Restate, word for word, each entry that follows, but skip its pictures.

(Dataset records)
=====

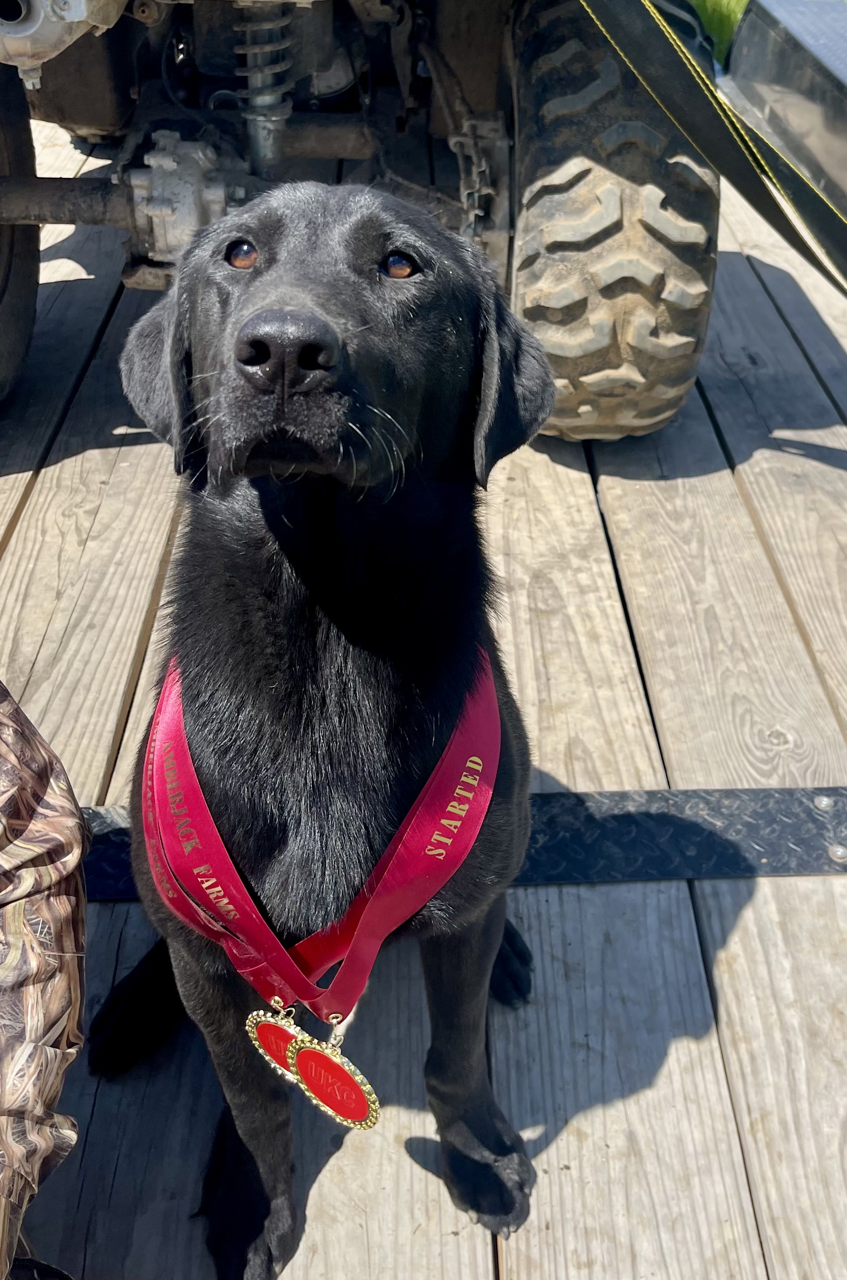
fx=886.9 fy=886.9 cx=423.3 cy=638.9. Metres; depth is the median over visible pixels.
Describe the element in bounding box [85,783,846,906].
metal plate
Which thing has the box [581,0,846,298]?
strap
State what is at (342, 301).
black dog
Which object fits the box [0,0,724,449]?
vehicle
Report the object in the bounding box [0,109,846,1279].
wooden deck
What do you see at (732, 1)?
lawn
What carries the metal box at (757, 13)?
on the wooden deck
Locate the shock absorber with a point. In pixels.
(273, 119)
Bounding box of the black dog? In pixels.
[89,175,554,1271]
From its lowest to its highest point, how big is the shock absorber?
0.259 m
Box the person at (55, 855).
[0,679,89,1279]
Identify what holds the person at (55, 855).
on the wooden deck
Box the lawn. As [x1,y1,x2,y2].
[692,0,748,64]
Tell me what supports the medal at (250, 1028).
hanging from the medal ribbon at (359, 943)
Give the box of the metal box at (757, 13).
[720,0,846,261]
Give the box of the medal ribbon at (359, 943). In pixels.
[135,645,504,1035]
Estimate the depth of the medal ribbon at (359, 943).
0.47 m
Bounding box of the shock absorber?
[232,1,295,178]
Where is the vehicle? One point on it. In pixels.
(112, 116)
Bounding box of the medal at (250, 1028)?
[245,1000,305,1081]
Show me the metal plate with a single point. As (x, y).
(687, 827)
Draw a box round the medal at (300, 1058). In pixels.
[287,1014,381,1130]
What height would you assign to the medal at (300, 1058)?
0.081 m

=====

Answer to this exercise:
fx=886.9 fy=886.9 cx=423.3 cy=638.9. Metres; depth is the median over visible pixels.
Describe the element in bounding box [85,783,846,906].
metal plate
Which thing has the box [581,0,846,298]?
strap
State what is at (342, 301).
black dog
Which object fits the box [0,0,724,449]?
vehicle
Report the object in the bounding box [0,109,846,1279].
wooden deck
What do you see at (732, 1)?
lawn
What carries the metal box at (757, 13)?
on the wooden deck
Locate the shock absorber with a point. In pixels.
(273, 119)
Bounding box of the black dog? In pixels.
[89,175,554,1271]
From its lowest to its highest point, how big is the shock absorber?
0.259 m
Box the person at (55, 855).
[0,679,89,1279]
Identify what holds the person at (55, 855).
on the wooden deck
Box the lawn. As [x1,y1,x2,y2].
[692,0,748,64]
Tell me what supports the medal at (250, 1028).
hanging from the medal ribbon at (359, 943)
Give the box of the metal box at (757, 13).
[720,0,846,261]
Give the box of the medal ribbon at (359, 943). In pixels.
[135,645,504,1035]
Estimate the depth of the medal ribbon at (359, 943).
0.47 m
Bounding box of the shock absorber?
[232,1,295,178]
Where is the vehicle? One point on it. In pixels.
(112, 116)
Bounding box of the medal at (250, 1028)?
[245,1000,305,1081]
Show me the metal plate with a single point. As (x, y).
(687, 827)
Draw a box round the medal at (300, 1058). In pixels.
[287,1014,381,1130]
What height would you assign to the medal at (300, 1058)?
0.081 m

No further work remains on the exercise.